> _WHAT TO PRODUCE_: Carry the blog post on Juan Pierre and the White Sox forward from its last sentence, in the same voice.

> _SELECTED TEXT_:
--------------------------------------------------
Pierre benefits from long scope

Ozzie Guillen has heaped truckloads of praise on Juan Pierre, and while it's not entirely deserved, it is well timed.

When the White Sox traded for Juan Pierre, I fully anticipated times like this week, when one or more notable figures around the South Side would heap praise upon him for merely being a decent and highly overpaid ballplayer.
You know, quotes like this one from Ozzie Guillen:

“It’s amazing how he played for the White Sox this year. To me, it’s a privilege to manage this guy. He’s in the top five — maybe (top) one or two — to be ready to play every day.”

And this one:

“He never gives up at-bats, he always shows up to play, he’s always  positive,” Guillen said. “It’s a shame we [don’t] have more players like  him, not just White Sox, but baseball period like Juan Pierre.”

All the preparation in the world is good for a .653 OPS (and a .314 slugging percentage) from a corner outfield spot. This is one of my chief problems with the White Sox philosophy: their overemphasis on means instead of ends. You see it here with the sidestepping of Pierre’s production at the plate, and you’ll see it when they discuss how hitters strike out too much. It’s almost puritanical, like they believe runs count more if they have to work harder for them.
And it seems especially overdone because Pierre has been a lousy bunter this year (“I am not a lousy bunter!”). That’s one of the chief principles of a smallball guru like Pierre, and he’s failed pretty hard at the art. For all the grief guys like Jayson Nix received for botching opportunities, Pierre gets off easily.
--------------------------------------------------
> _LISTED RECORDS_:
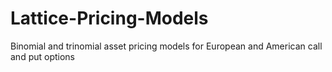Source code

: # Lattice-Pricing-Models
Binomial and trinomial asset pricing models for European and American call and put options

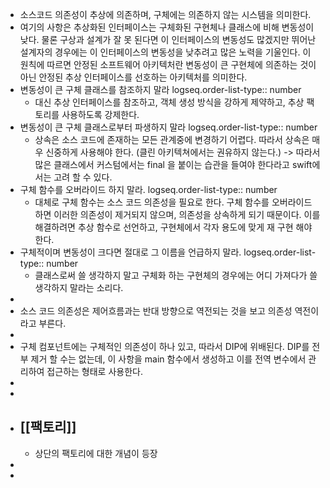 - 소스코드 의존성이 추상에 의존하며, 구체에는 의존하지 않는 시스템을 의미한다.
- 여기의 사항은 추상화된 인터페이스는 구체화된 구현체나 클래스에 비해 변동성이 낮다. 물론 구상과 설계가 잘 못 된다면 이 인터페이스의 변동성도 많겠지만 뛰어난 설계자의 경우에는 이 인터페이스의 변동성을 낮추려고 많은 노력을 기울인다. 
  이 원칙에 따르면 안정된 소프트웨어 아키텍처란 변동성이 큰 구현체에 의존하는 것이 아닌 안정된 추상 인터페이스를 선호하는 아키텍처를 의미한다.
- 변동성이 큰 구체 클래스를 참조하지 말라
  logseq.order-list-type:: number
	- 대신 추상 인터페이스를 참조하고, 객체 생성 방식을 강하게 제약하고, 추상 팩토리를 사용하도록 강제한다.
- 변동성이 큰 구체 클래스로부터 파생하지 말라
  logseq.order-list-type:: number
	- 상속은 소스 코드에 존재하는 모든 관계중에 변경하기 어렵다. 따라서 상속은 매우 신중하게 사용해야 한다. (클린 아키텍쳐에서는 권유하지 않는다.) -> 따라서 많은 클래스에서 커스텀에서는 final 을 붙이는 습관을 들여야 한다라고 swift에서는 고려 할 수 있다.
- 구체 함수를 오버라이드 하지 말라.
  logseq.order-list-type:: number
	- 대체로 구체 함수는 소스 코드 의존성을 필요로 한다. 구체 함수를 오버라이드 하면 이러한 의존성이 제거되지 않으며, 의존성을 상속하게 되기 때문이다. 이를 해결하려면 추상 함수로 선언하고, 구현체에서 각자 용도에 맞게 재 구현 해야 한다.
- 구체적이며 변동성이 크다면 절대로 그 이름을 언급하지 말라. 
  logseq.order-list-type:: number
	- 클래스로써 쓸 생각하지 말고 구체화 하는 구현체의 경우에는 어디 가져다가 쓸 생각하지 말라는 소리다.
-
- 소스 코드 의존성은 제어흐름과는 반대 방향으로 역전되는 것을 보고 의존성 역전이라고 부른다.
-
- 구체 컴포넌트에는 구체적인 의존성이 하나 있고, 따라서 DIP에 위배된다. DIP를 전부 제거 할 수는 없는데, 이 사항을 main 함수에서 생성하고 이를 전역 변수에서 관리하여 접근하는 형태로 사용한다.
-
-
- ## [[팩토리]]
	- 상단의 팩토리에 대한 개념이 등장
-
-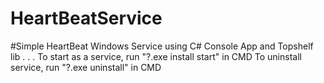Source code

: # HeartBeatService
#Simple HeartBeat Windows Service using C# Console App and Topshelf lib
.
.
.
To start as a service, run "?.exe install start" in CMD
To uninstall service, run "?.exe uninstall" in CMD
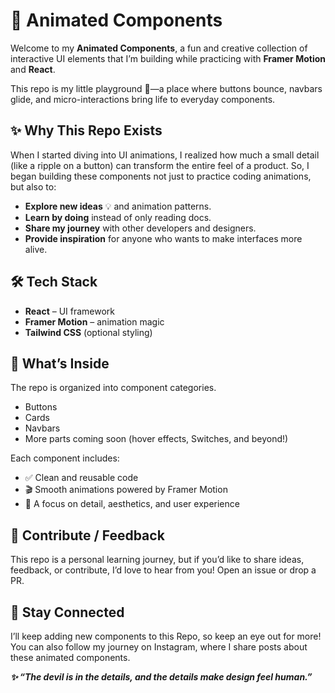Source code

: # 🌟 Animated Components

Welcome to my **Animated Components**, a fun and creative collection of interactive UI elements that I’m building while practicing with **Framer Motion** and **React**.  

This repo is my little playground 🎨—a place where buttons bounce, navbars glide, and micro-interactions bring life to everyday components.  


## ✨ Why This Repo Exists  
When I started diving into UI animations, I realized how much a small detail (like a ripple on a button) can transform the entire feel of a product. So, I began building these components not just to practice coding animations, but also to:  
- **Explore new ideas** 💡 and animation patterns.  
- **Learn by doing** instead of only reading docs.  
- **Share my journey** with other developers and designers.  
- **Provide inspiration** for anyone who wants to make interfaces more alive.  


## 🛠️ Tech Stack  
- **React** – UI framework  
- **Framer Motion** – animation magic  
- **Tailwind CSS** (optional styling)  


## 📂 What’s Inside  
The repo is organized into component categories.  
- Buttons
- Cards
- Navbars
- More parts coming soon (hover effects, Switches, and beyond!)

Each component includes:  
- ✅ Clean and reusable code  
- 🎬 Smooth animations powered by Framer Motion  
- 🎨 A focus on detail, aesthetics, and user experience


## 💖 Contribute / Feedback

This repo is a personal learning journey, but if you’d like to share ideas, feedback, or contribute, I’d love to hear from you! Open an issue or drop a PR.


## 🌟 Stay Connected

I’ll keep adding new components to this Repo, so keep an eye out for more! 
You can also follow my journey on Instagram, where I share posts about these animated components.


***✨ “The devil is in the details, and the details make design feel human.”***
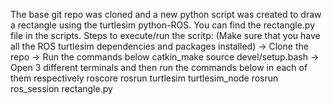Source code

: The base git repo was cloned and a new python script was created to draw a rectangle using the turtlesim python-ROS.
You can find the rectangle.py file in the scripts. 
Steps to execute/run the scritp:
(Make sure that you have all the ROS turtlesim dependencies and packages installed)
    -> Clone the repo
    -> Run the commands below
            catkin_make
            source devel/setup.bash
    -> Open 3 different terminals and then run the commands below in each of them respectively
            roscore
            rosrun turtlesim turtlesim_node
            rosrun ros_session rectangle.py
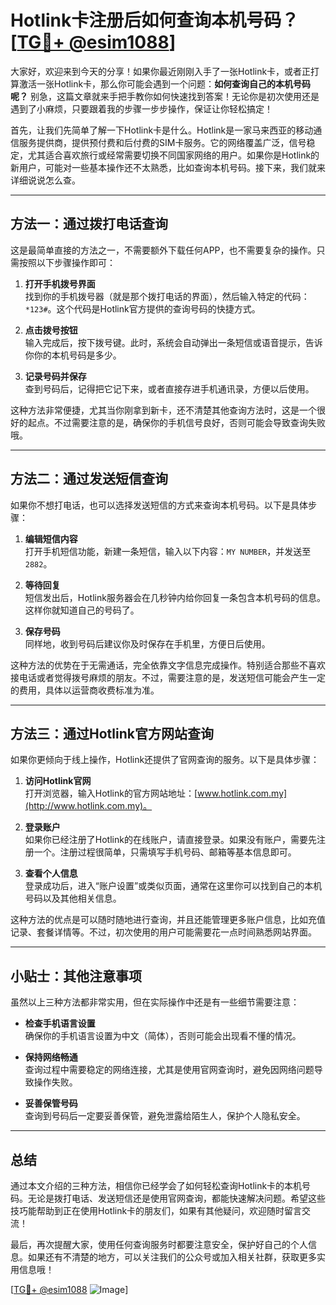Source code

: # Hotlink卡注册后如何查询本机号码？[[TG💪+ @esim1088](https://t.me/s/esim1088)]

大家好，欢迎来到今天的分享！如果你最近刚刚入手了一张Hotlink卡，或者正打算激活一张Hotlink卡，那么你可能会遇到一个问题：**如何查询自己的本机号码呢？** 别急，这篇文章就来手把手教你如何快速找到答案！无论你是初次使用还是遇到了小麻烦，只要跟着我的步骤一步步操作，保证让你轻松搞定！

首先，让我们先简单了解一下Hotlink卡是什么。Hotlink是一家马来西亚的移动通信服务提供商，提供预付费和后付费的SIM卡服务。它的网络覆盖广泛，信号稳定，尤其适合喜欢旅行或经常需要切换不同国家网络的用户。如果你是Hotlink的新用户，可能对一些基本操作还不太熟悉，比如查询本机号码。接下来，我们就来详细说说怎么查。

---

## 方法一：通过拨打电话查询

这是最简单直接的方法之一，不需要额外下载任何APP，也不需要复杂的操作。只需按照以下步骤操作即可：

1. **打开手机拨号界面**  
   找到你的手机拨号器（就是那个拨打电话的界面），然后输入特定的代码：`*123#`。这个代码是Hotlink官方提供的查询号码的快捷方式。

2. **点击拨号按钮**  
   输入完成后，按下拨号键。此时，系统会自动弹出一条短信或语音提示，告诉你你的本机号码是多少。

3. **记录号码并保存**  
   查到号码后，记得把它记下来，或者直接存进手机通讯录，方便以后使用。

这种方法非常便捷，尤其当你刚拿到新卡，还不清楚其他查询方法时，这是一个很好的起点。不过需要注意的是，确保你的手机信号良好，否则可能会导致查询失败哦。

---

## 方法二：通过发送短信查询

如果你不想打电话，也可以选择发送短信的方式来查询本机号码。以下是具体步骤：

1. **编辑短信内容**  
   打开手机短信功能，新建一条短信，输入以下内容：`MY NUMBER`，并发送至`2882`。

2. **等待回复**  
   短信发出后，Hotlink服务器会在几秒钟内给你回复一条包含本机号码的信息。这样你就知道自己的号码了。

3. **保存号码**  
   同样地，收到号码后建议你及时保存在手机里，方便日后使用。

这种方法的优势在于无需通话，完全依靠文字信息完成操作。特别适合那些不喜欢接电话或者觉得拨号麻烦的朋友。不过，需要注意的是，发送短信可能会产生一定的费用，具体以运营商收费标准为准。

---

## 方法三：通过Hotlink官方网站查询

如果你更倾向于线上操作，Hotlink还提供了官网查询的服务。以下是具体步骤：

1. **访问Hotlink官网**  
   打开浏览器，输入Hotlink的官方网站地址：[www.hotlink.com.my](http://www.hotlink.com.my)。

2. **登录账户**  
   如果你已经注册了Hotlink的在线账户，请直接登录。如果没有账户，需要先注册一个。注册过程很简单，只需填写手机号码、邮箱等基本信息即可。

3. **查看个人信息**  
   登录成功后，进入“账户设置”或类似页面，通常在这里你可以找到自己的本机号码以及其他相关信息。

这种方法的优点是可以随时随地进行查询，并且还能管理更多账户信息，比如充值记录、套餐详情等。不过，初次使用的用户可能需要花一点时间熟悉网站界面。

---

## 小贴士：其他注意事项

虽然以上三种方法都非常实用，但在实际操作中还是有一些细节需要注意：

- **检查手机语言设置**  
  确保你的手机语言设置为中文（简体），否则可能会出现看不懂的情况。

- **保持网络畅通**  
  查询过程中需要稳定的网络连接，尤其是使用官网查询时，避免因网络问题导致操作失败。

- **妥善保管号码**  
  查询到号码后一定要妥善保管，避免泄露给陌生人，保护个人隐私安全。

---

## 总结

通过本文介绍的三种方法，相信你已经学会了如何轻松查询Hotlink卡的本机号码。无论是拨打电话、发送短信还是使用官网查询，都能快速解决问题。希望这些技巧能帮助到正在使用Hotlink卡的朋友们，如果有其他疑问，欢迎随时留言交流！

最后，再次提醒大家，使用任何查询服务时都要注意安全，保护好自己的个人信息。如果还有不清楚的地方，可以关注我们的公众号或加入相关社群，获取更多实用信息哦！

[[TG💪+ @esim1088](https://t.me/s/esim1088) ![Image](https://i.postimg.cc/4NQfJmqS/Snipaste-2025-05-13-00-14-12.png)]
--------------------------------------------------
> _TASK RESPONSE_:
But watching him play everyday — and the guy plays every day — I’ve warmed up to him a little. He might need every ounce of effort from every part of his game to be adequate, but at the end, he has been the player the White Sox thought they were getting for two years and $8.5 million.
The predictability is the chief reason they preferred Pierre to Scott Podsednik. If you need a guy for a month, pick Podsednik. If you want a guy for a year or longer, Pierre’s preferred, because his skills are something that will only reveal itself with a large sample size.
Take baserunning, for starters. Here are the essential numbers:

  • Pierre: 67 SB, 18 CS, +53 bases in Bill James’ system.
  • Podsednik: 35 SB, 15 CS, +17

According to James’ system, Pierre is the most productive baserunner in baseball, with Carl Crawford one base behind. Podsednik is basically the same baserunner he was for the Sox last year — his speed will always put him in the black, but never as high as  he should be. Pierre’s an overachiever, Podsednik always lags behind.
This is a reflection of Pierre’s acumen, focus and conditioning. He’s only gotten stronger as the season’s gone on, successful in 27 of his last 31 attempts, including his second steal of home on Saturday night.
And then there’s the defense:

  • Pierre: 12.0 UZR/150
  • Podsednik: -5.9 UZR/150

Pierre shook off a rocky first couple of weeks to really own left field. Podsednik was his usually frustrating self, perhaps worse (his UZR/150 last was -1.2, but with small sample sizes, I wouldn’t assume there was a noticeable decline).
The one thing you can’t take away from Podsednik’s 2009 performance is how he altered his approach to survive, running up in the box, implementing the Baltimore Chop, and just giving pitchers a different look.
Well, Pierre’s done that, too. He entered the season a career .300 hitter, which is a level he never came close to reaching this season. He’s at .272, and that’s almost a minor miracle, considering how he started.
He may have lost some hits, but he gained some back by getting hit. Pierre has been plunked 21 times, which is unheard of by his standards. That total is more than double his previous career high (10), and he also beats Carlos Quentin in that category, which is an even bigger shocker.
Some of that has to do with luck, but it’s more due to his right arm. He’s gotten pretty good at letting his sleeve get grazed, although he was unsuccessful in trying to sell a clear miss earlier in the week. At least he didn’t call out the training staff.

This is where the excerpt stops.